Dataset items
--- begin ---
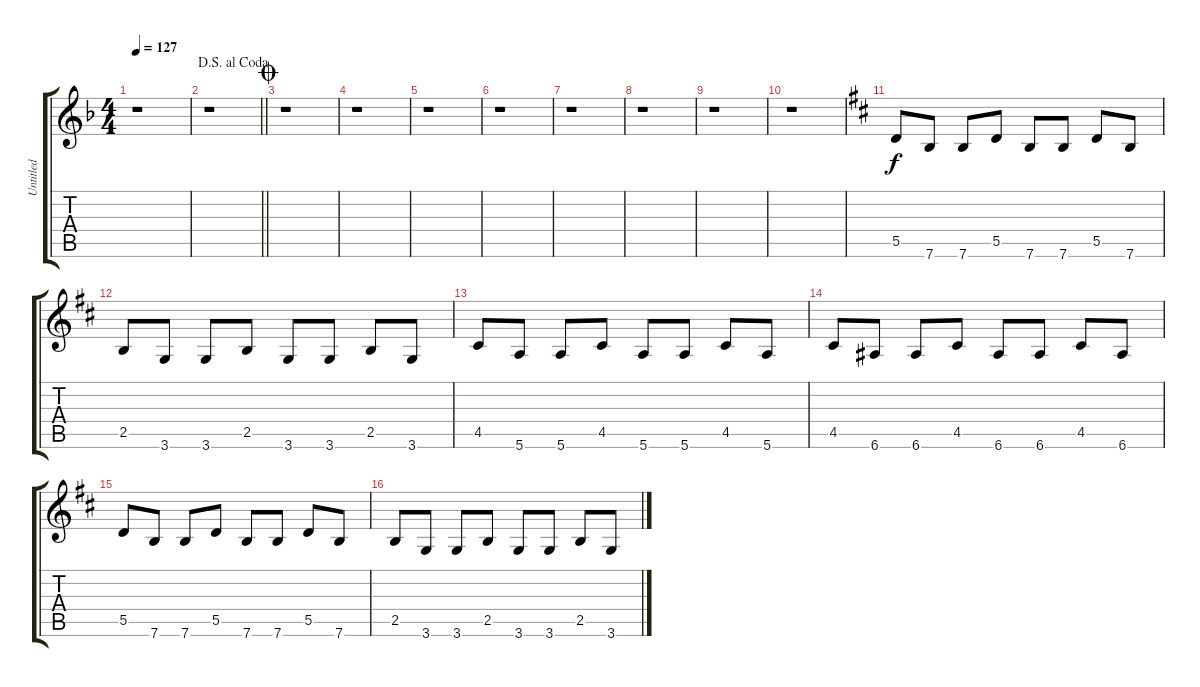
\track ("Untitled" "Untitled") {instrument distortionguitar}
\staff {score tabs}
\tuning (E4 B3 G3 D3 A2 E2) {hide}
\ts (4 4)
\tempo 127
\clef g2
\ks f
r.1{dy f} |
\jump dalsegnoalcoda
\barLineRight lightlight
r.1 |
\jump coda
r.1 |
r.1 |
r.1 |
r.1 |
r.1 |
r.1 |
r.1 |
r.1 |
\ks d
5.5.8 7.6.8 7.6.8 5.5.8 7.6.8 7.6.8 5.5.8 7.6.8 |
2.5.8 3.6.8 3.6.8 2.5.8 3.6.8 3.6.8 2.5.8 3.6.8 |
4.5.8 5.6.8 5.6.8 4.5.8 5.6.8 5.6.8 4.5.8 5.6.8 |
4.5.8 6.6.8 6.6.8 4.5.8 6.6.8 6.6.8 4.5.8 6.6.8 |
5.5.8 7.6.8 7.6.8 5.5.8 7.6.8 7.6.8 5.5.8 7.6.8 |
2.5.8 3.6.8 3.6.8 2.5.8 3.6.8 3.6.8 2.5.8 3.6.8
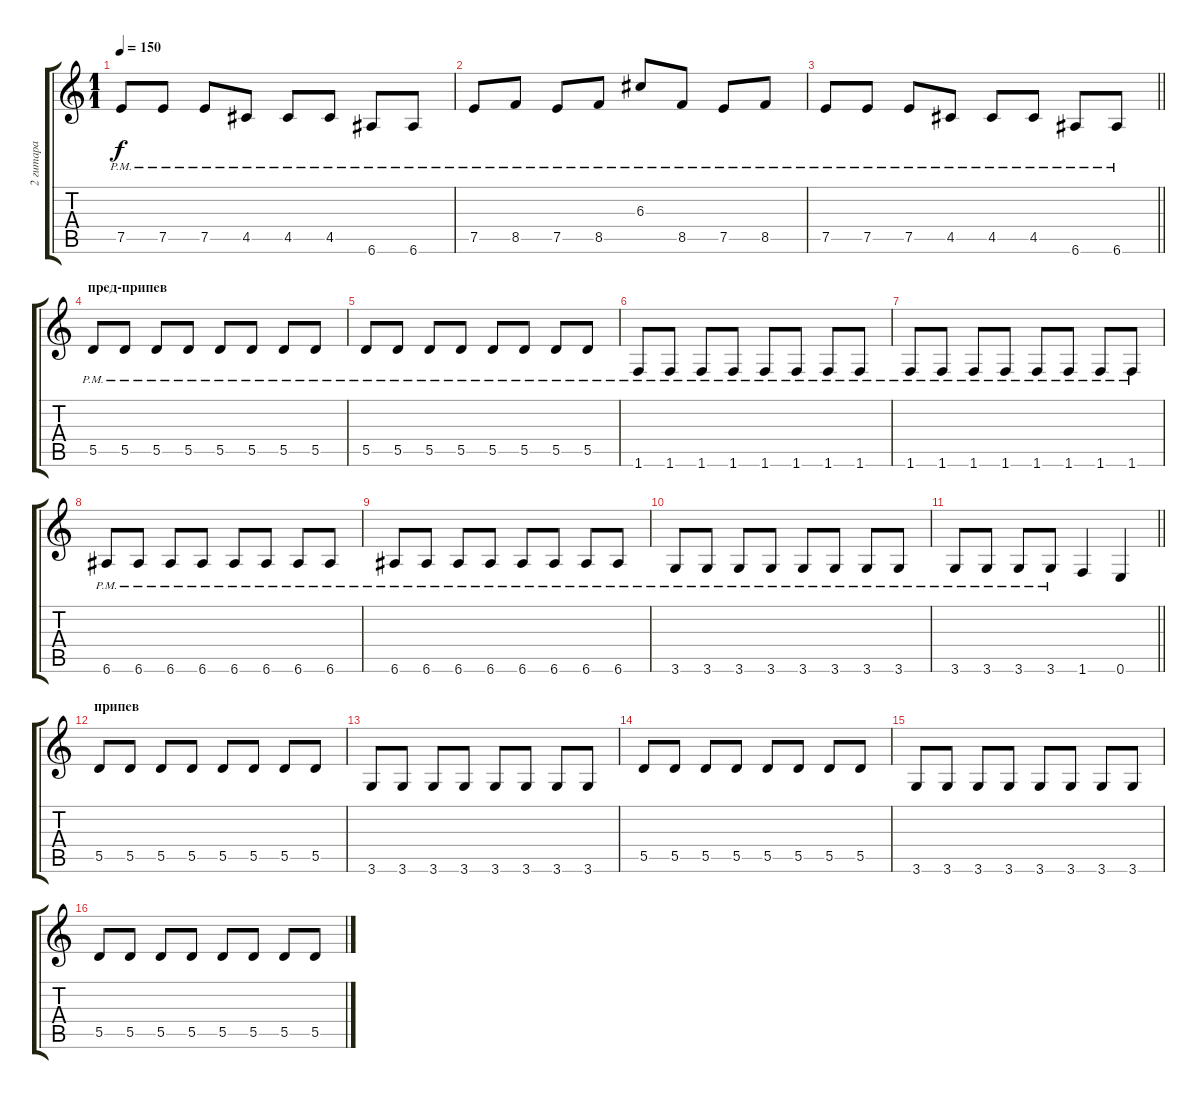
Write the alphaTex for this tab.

\track ("2 гитара" "2 гитара") {instrument overdrivenguitar}
\staff {score tabs}
\tuning (E4 B3 G3 D3 A2 E2) {hide}
\ts (1 1)
\tempo 150
\clef g2
\ks c
7.5{pm}.8{dy f} 7.5{pm}.8 7.5{pm}.8 4.5{pm}.8 4.5{pm}.8 4.5{pm}.8 6.6{pm}.8 6.6{pm}.8 |
7.5{pm}.8 8.5{pm}.8 7.5{pm}.8 8.5{pm}.8 6.3{pm}.8 8.5{pm}.8 7.5{pm}.8 8.5{pm}.8 |
\barLineRight lightlight
7.5{pm}.8 7.5{pm}.8 7.5{pm}.8 4.5{pm}.8 4.5{pm}.8 4.5{pm}.8 6.6{pm}.8 6.6{pm}.8 |
\section ("" "пред-припев")
5.5{pm}.8{volume 11} 5.5{pm}.8 5.5{pm}.8 5.5{pm}.8 5.5{pm}.8 5.5{pm}.8 5.5{pm}.8 5.5{pm}.8 |
5.5{pm}.8 5.5{pm}.8 5.5{pm}.8 5.5{pm}.8 5.5{pm}.8 5.5{pm}.8 5.5{pm}.8 5.5{pm}.8 |
1.6{pm}.8 1.6{pm}.8 1.6{pm}.8 1.6{pm}.8 1.6{pm}.8 1.6{pm}.8 1.6{pm}.8 1.6{pm}.8 |
1.6{pm}.8 1.6{pm}.8 1.6{pm}.8 1.6{pm}.8 1.6{pm}.8 1.6{pm}.8 1.6{pm}.8 1.6{pm}.8 |
6.6{pm}.8 6.6{pm}.8 6.6{pm}.8 6.6{pm}.8 6.6{pm}.8 6.6{pm}.8 6.6{pm}.8 6.6{pm}.8 |
6.6{pm}.8 6.6{pm}.8 6.6{pm}.8 6.6{pm}.8 6.6{pm}.8 6.6{pm}.8 6.6{pm}.8 6.6{pm}.8 |
3.6{pm}.8 3.6{pm}.8 3.6{pm}.8 3.6{pm}.8 3.6{pm}.8 3.6{pm}.8 3.6{pm}.8 3.6{pm}.8 |
\barLineRight lightlight
3.6{pm}.8 3.6{pm}.8 3.6{pm}.8 3.6{pm}.8 1.6.4 0.6.4 |
\section ("" "припев")
5.5.8 5.5.8 5.5.8 5.5.8 5.5.8 5.5.8 5.5.8 5.5.8 |
3.6.8 3.6.8 3.6.8 3.6.8 3.6.8 3.6.8 3.6.8 3.6.8 |
5.5.8 5.5.8 5.5.8 5.5.8 5.5.8 5.5.8 5.5.8 5.5.8 |
3.6.8 3.6.8 3.6.8 3.6.8 3.6.8 3.6.8 3.6.8 3.6.8 |
5.5.8 5.5.8 5.5.8 5.5.8 5.5.8 5.5.8 5.5.8 5.5.8
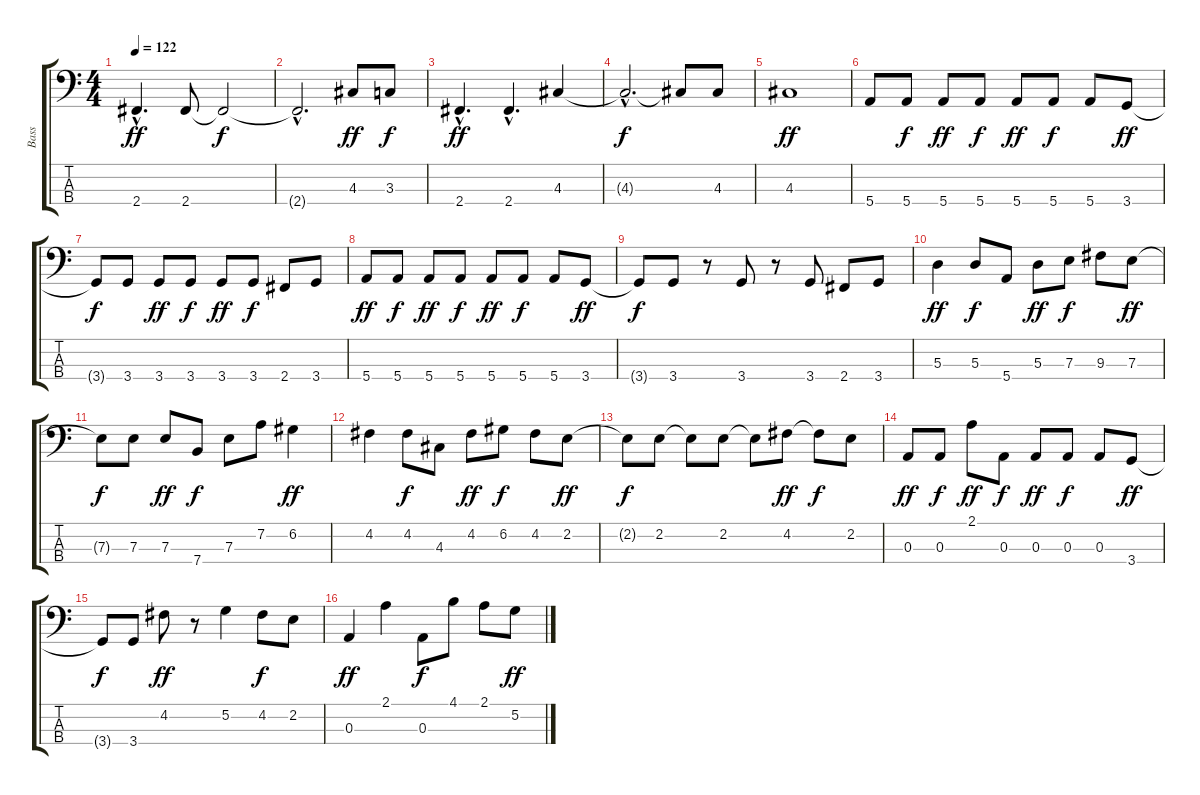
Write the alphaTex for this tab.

\track ("Bass" "Bass") {instrument electricbassfinger}
\staff {score tabs}
\tuning (G2 D2 A1 E1) {hide}
\ts (4 4)
\tempo 122
\clef f4
\ks c
2.4{hac}.4{d dy ff} 2.4.8 2.4{t}.2{dy f} |
2.4{hac t}.2{d} 4.3.8{dy ff} 3.3.8{dy f} |
2.4{hac}.4{d dy ff} 2.4{hac}.4{d} 4.3.4 |
4.3{hac t}.2{d dy f} 4.3{t}.8 4.3.8 |
4.3.1{dy ff} |
5.4.8 5.4.8{dy f} 5.4.8{dy ff} 5.4.8{dy f} 5.4.8{dy ff} 5.4.8{dy f} 5.4.8 3.4.8{dy ff} |
3.4{t}.8{dy f} 3.4.8 3.4.8{dy ff} 3.4.8{dy f} 3.4.8{dy ff} 3.4.8{dy f} 2.4.8 3.4.8 |
5.4.8{dy ff} 5.4.8{dy f} 5.4.8{dy ff} 5.4.8{dy f} 5.4.8{dy ff} 5.4.8{dy f} 5.4.8 3.4.8{dy ff} |
3.4{t}.8{dy f} 3.4.8 r.8 3.4.8 r.8 3.4.8 2.4.8 3.4.8 |
5.3.4{dy ff} 5.3.8{dy f} 5.4.8 5.3.8{dy ff} 7.3.8{dy f} 9.3.8 7.3.8{dy ff} |
7.3{t}.8{dy f} 7.3.8 7.3.8{dy ff} 7.4.8{dy f} 7.3.8 7.2.8 6.2.4{dy ff} |
4.2.4 4.2.8{dy f} 4.3.8 4.2.8{dy ff} 6.2.8{dy f} 4.2.8 2.2.8{dy ff} |
2.2{t}.8{dy f} 2.2.8 2.2{t}.8 2.2.8 2.2{t}.8 4.2.8{dy ff} 4.2{t}.8{dy f} 2.2.8 |
0.3.8{dy ff} 0.3.8{dy f} 2.1.8{dy ff} 0.3.8{dy f} 0.3.8{dy ff} 0.3.8{dy f} 0.3.8 3.4.8{dy ff} |
3.4{t}.8{dy f} 3.4.8 4.2.8{dy ff} r.8 5.2.4 4.2.8{dy f} 2.2.8 |
0.3.4{dy ff} 2.1.4 0.3.8{dy f} 4.1.8 2.1.8 5.2.8{dy ff}
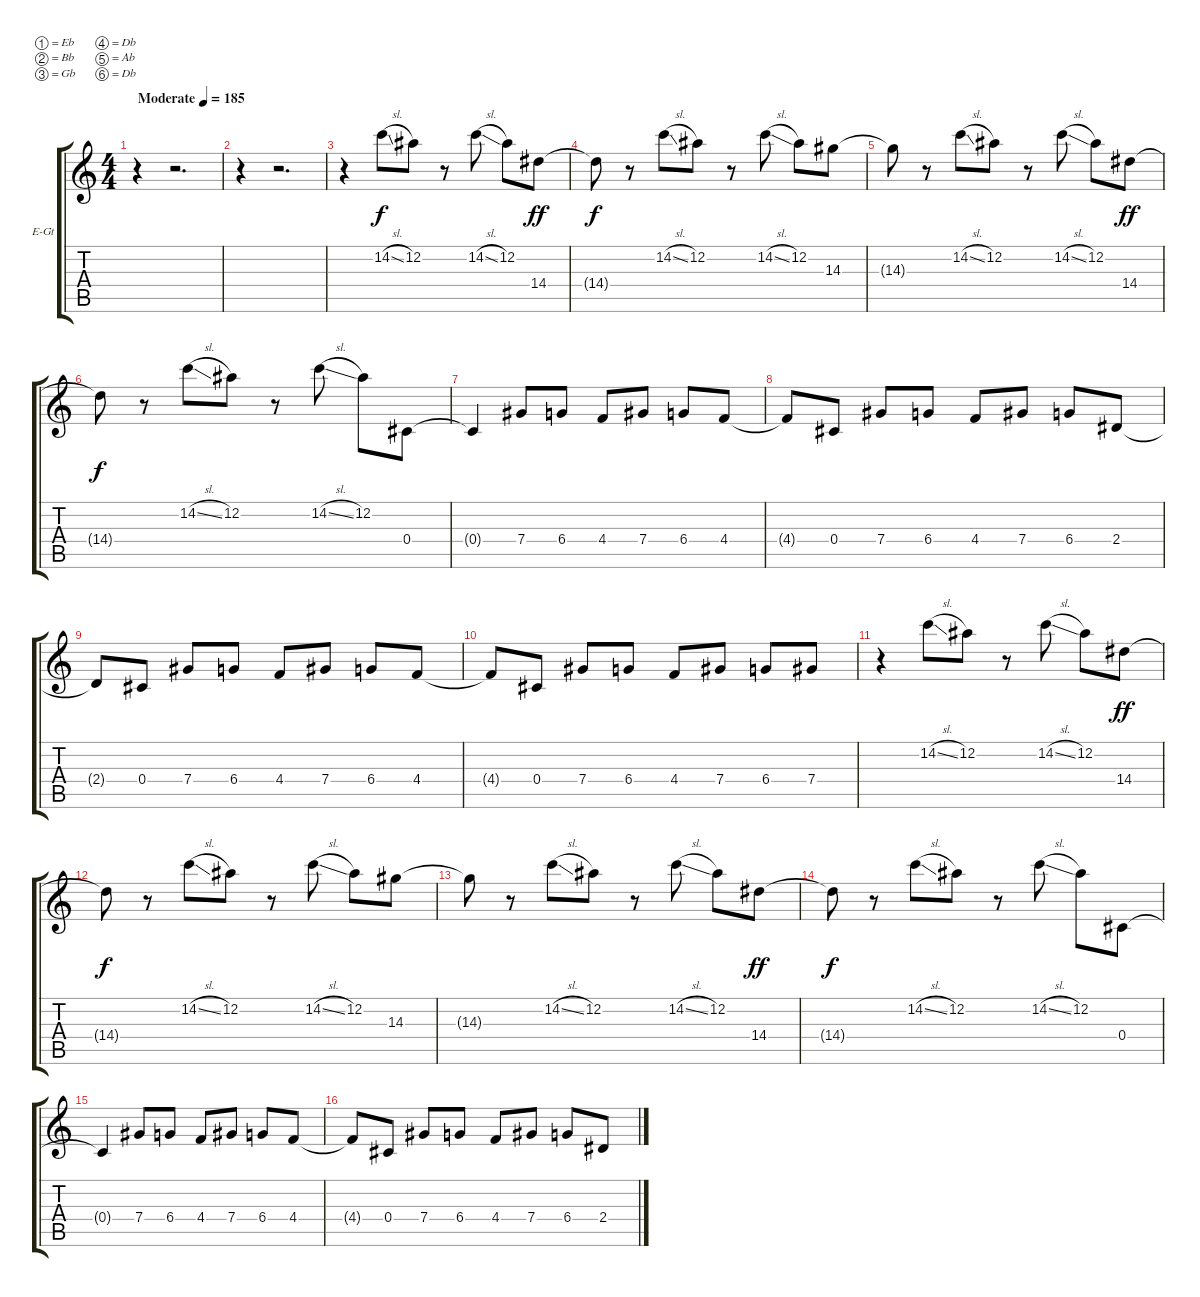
--- end ---
▶ Task directions
Count the lines in the listing above that contain the string "track", with case counting, and reply with the number alone.

▶ Full answer
3